IT Compliance and Security awareness:
This opportunity will allow you to further expand and apply your skills to solve critical business and data protection related challenges as part of a team driving strategic governance programs, data security, and system hardening activities. This includes:
IT Compliance :
•Assessing organizational compliance with regulatory and legal requirements, but strategically helping teams think through the best way to manage risk in accordance with security best practices.
•Assisting teams with system and application hardening initiatives by identifying, researching, and evaluating security controls and compliance requirements and presenting them to relevant stakeholders.
•Serving as a liaison and foster strategic working relationships with legal, technical architects, engineering teams, and the business to inform them of IT controls or
requirements as well as ensure security standards are being met.
•Assisting with regulatory related projects such as gap assessments, annual audits, remediation tracking, and secure configuration management.
•Providing security and compliance consultation on new projects pertaining to HIPAA, NYC Privacy regulations, PCI DSS, cloud security, data privacy, SOX, etc.
•Assisting in third party risk management assessments to evaluate the security of vendors and hosted solutions based on approved information security standards.
•Providing in-depth analysis of security risks to the leadership team to make decisions that protect FDNY.
•Conducting security assessments to identify and mitigate potential security weaknesses and ensure that all relevant security features applicable to a system are implemented and functional.
•The Analyst will maintain the global security awareness training program that consists of managing security awareness training for new hires and existing associates using a third-party security awareness solution creating and launching monthly phishing simulations through the third-party solution creating and launching role-based training for key roles (e.g., executives, privileged users) while tracking and reporting training completion status.
•Develop relevant and targeted security awareness topics and work with corporate communications to determine alternative methods to distribute and socialize these relevant awareness topics throughout the year.
•Develop metrics to measure the success of the security awareness program.,
•Provide input to development and maintenance of information security policies, standards, and procedures.
•Conduct ongoing research on industry common practices for security awareness training and apply these practices to enhance the awareness program.
This position will support the Manager in executing project activities, including project management, stakeholder engagement, and reporting.
•Bachelors Degree in Management Information Systems, Computer Science, Information Security; or other analytical disciplines or equivalent experience
•At least four years of combined experience in Information Security, Compliance, Technology Audit, as well as security awareness topics.
•Experience with security control frameworks such as ISO 27001, COBIT, NIST, PCI DSS, HITRUST, SOX, HIPAA, etc.
•Working knowledge of audit methodologies, security assessment tools and monitoring methodologies.
•Experience with creating and launching phishing simulations
•Experience with using third party security awareness solutions to manage awareness training and executing phishing campaigns.

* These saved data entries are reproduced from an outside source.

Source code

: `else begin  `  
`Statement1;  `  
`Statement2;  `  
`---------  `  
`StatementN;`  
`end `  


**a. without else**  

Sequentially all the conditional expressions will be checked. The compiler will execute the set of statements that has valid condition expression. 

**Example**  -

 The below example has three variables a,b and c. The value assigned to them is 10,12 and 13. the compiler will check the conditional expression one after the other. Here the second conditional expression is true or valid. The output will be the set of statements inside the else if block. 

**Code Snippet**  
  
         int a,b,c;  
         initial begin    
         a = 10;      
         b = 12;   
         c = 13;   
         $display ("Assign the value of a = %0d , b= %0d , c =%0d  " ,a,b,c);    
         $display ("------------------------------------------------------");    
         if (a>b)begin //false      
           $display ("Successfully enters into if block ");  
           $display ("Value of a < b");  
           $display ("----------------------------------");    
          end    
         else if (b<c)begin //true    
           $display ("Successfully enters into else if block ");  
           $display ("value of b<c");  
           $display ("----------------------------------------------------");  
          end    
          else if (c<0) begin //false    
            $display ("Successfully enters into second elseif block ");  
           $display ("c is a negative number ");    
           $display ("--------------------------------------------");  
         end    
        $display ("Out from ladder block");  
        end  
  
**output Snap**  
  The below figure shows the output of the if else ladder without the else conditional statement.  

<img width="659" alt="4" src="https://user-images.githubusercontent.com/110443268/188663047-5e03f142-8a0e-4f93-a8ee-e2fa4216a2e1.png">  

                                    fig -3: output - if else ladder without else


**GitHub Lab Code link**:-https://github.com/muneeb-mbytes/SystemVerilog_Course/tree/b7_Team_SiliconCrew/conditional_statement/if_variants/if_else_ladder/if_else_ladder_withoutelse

•Strong written and verbal communication skills, as well as interpersonal skills including the ability to articulate to both technical and non-technical audiences
•Excellent analytical and problem-solving skills to perform find resolutions and assist with making contributions for process improvements, and
•Ability to work independently and in team settings, and multi-task effectively
•Following certifications are desirable: CISA, CISM, CRISC, CCSP, and/or CISSP
•Operating system security and hardening experience
•Experience evaluating the security infrastructure for a large enterprise
•General understanding of networking and firewall concepts
All qualified applicants will receive consideration for employment without regard to race, color, religion, sex, sexual orientation, gender identity, national origin, disability or protected veteran status.